Species of jellyfish

Catostylus tagi is a species of jellyfish from warmer parts of the East Atlantic Ocean and since the 2000s also found in the Mediterranean Sea. It is the only member of the family Catostylidae that is found in Europe, and it is a common species in the Tagus estuary in Portugal. It has collagen in its bell which is currently being researched to see if it has biomedical uses as an intercellular matrix. The species is named after the Tagus river.

==Description==
Typical Catostylus with chunky appendages and tentacle to go with each. This jellyfish has a sting that causes light pain and a skin rash, but generally poses no serious threat. It is up to 65 cm in bell diameter, but a more typical size is 25 cm in diameter and 2.5 kg in weight. Its colour is variable and can be blue-white, cream, brown, or off-white. The exumbrellar grooves are reddish or purplish brown.
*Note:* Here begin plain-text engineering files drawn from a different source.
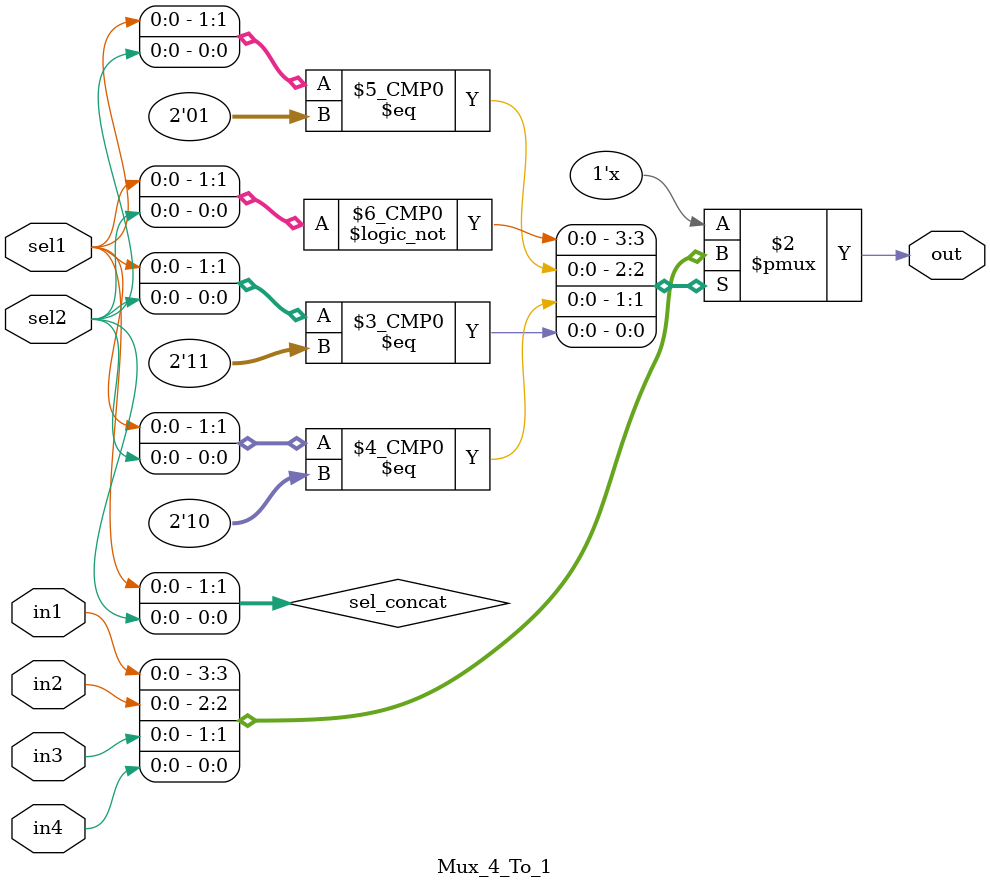
<source format=v>
module Mux_4_To_1 (input in1, input in2, input in3, input in4, 
                   input sel1, input sel2, output reg out);
 

wire [1:0] sel_concat;
assign sel_concat = {sel1, sel2};

always @(*)
begin
  case (sel_concat)
    2'b00 : out <= in1;
    2'b01 : out <= in2;
    2'b10 : out <= in3;
    2'b11 : out <= in4;
  endcase
end

endmodule

</source>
C. tagi has gonads along the edge of its stomach in an X shape. It has the octant formation typical of Catostylus jellies, the height of the octants are also variable.

==Food==
Eats both zooplankton and phytoplankton, certain crustaceans, small fish, and marine snow.

==Biomedical use==
Its bell collagen is currently being researched for use as an intercellular matrix. The collagen is made up of 1/3 glycine and most of the rest is water and other amino acids, its amino acid content is very small. The collagen is denatured as soon as it reaches 29.9 C.